Schlüssel unter den Unentschlossenen
„Was heute existiert, funktioniert für mich nicht, also wäre diese Änderung vielleicht gut“, sagt Matías Esoukourian, ein 19-jähriger Student, der sich mangels „politischer Erfahrung“ zu Milei und seiner „Leidenschaft“ hingezogen fühlt.
„Keiner der Kandidaten hat gute Vorschläge.“ „Also stimme ich für denjenigen, der dem Land, das ohnehin schon schlimm ist, den geringsten Schaden zufügt“, trat Laura Coleman, eine 25-jährige Krankenschwester in einem Büro in Montserrat im Zentrum von Buenos Aires, zurück.
Um zwischen Massa (37 % in der ersten Runde) und Milei (30 %) zu entscheiden, haben die Unentschlossenen, Schätzungen zufolge rund 10 %, den Ausschlag.
Milei moderierte seine Rede
Milei gewann im ersten Wahlgang eine „wütende“ (wütende) Abstimmung, aber seine Rhetorik, sein Wunsch, die öffentlichen Ausgaben in einem Land auszutrocknen, in dem 51 % der Argentinier Sozialhilfe erhalten, oder sein Projekt zur „Deregulierung des Waffenmarktes“ Sie hatten auch Angst.
Ebenso variierte der „Anti-System“-Kandidat seine Rede zwischen beiden Runden. Weniger Auftritte, weniger Klarheit und eine Botschaft: „Wählen ohne Angst, denn Angst lähmt und fördert den Status quo.“
Aus diesem Grund „geht es jetzt weniger um die Unterstützung als vielmehr um die Ablehnung“ des anderen, meint Gabriel Vommaro, Politikwissenschaftler an der Universidad San Martín. „Es ist nicht die Liebe, die uns verbindet, sondern die Angst“, fasst die Politikwissenschaftlerin Belén Amadeo zusammen und zitiert den berühmten argentinischen Schriftsteller Jorge Luis Borges.

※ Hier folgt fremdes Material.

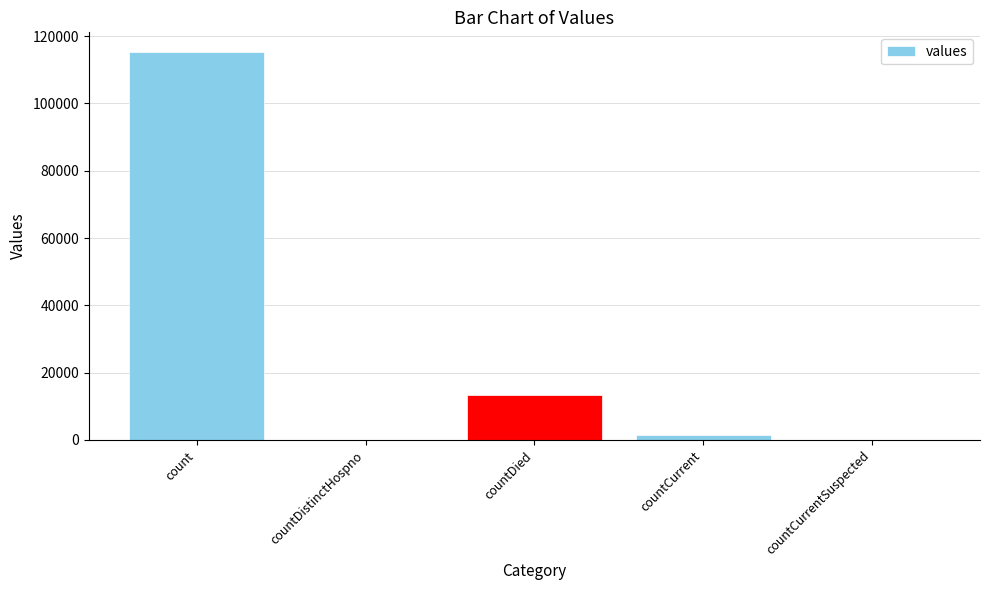

Approximately how many times larger is the value at count compared to countDied?

8.6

Erwartete wirtschaftliche Entscheidungen
Die einzige Gewissheit: Wer auch immer gewinnt, es wird „schnelle wirtschaftliche Entscheidungen geben, die schaden“, sagt Ana Iparraguirre.
Das Land steht unter Druck durch die Haushaltssanierungsziele des Internationalen Währungsfonds (IWF), an den Argentinien einen im Jahr 2018 gewährten kolossalen Kredit von 44 Milliarden Dollar mühsam zurückzahlen muss.

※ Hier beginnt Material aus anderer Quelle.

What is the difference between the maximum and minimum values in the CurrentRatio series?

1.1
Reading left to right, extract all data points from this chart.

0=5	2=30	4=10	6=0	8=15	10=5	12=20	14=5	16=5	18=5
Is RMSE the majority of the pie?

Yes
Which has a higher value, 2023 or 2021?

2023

„Was auch immer passiert, wir sehen keine gute Zukunft.“ „Wir rechnen damit, getroffen zu werden“, verzog der 36-jährige Mariano Delfino am Sonntag das Gesicht, nachdem er „ohne Überzeugung“ abgestimmt hatte.
Unterstellungen von Betrug
Um die allgemeine Nervosität noch zu verstärken, hat Mileis Lager in den letzten Wochen Hinweise auf Betrug in Umlauf gebracht, ohne dass eine Anzeige erstattet wurde.
„Hüten Sie sich vor den schrecklichen Beispielen von (Donald) Trump und (Jair) Bolsonaro“, die solche Botschaften verbreiteten oder die Ergebnisse nicht akzeptierten, warnte Massa.
Fünf Personen wurden am Freitag und Samstag festgenommen, weil sie Sergio Massa oder seine Familie in sozialen Netzwerken bedroht hatten.